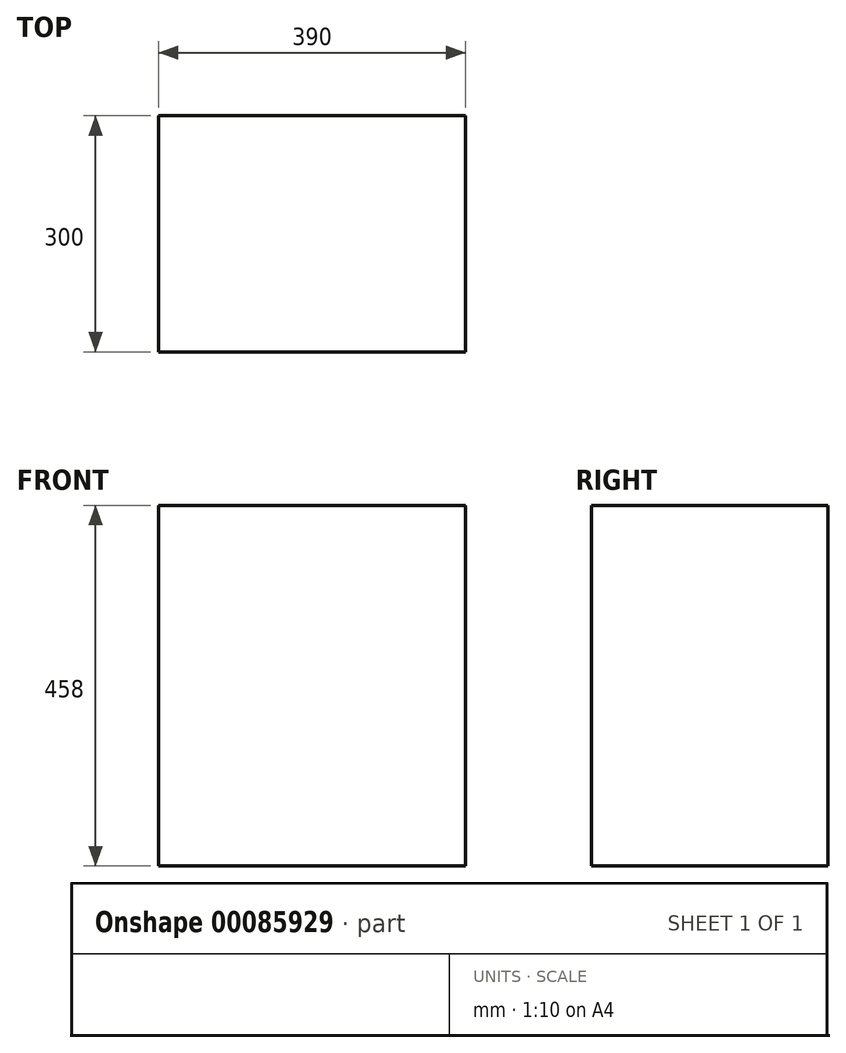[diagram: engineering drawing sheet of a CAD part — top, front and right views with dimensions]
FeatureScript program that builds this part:
annotation { "Feature Type Name" : "Feature", "Feature Type Description" : "" }
export const myFeature = defineFeature(function(context is Context, id is Id, definition is map)
    precondition{}
    {
        {
            var Q0;
            Q0=qCreatedBy(makeId("Top.planeOp"),FACE);
            var sketch = newSketch(context, id + "F0", { "sketchPlane" : qUnion([Q0])});
            skLineSegment(sketch, "E0", {"start": v(0, 0) * mm, "end": v(390, 0) * mm});
            skLineSegment(sketch, "E1", {"start": v(390, 0) * mm, "end": v(390, 300) * mm});
            skLineSegment(sketch, "E2", {"start": v(390, 300) * mm, "end": v(0, 300) * mm});
            skLineSegment(sketch, "E3", {"start": v(0, 300) * mm, "end": v(0, 0) * mm});
            skSolve(sketch);
        }
        {
            var Q0;
            Q0=makeQuery(id+"F0.imprint","IMPRINT",FACE,{"disambiguationData":[TD([[makeQuery(id+"F0.imprint","IMPRINT",EDGE,{"derivedFrom":sQuery(id+"F0.wireOp",EDGE,"E0")}),1.0]])]});
            extrude(context, id + "F1", {"entities" : qUnion([Q0]), "depth" : 458 * mm});
        }
    });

----

■ **Aim of the task**
Copy all of the data above word for word, and leave the picture out of your copy.

■ **Exercise solution**
[diagram: engineering drawing sheet of a CAD part — top, front and right views with dimensions]
FeatureScript program that builds this part:
annotation { "Feature Type Name" : "Feature", "Feature Type Description" : "" }
export const myFeature = defineFeature(function(context is Context, id is Id, definition is map)
    precondition{}
    {
        {
            var Q0;
            Q0=qCreatedBy(makeId("Top.planeOp"),FACE);
            var sketch = newSketch(context, id + "F0", { "sketchPlane" : qUnion([Q0])});
            skLineSegment(sketch, "E0", {"start": v(0, 0) * mm, "end": v(390, 0) * mm});
            skLineSegment(sketch, "E1", {"start": v(390, 0) * mm, "end": v(390, 300) * mm});
            skLineSegment(sketch, "E2", {"start": v(390, 300) * mm, "end": v(0, 300) * mm});
            skLineSegment(sketch, "E3", {"start": v(0, 300) * mm, "end": v(0, 0) * mm});
            skSolve(sketch);
        }
        {
            var Q0;
            Q0=makeQuery(id+"F0.imprint","IMPRINT",FACE,{"disambiguationData":[TD([[makeQuery(id+"F0.imprint","IMPRINT",EDGE,{"derivedFrom":sQuery(id+"F0.wireOp",EDGE,"E0")}),1.0]])]});
            extrude(context, id + "F1", {"entities" : qUnion([Q0]), "depth" : 458 * mm});
        }
    });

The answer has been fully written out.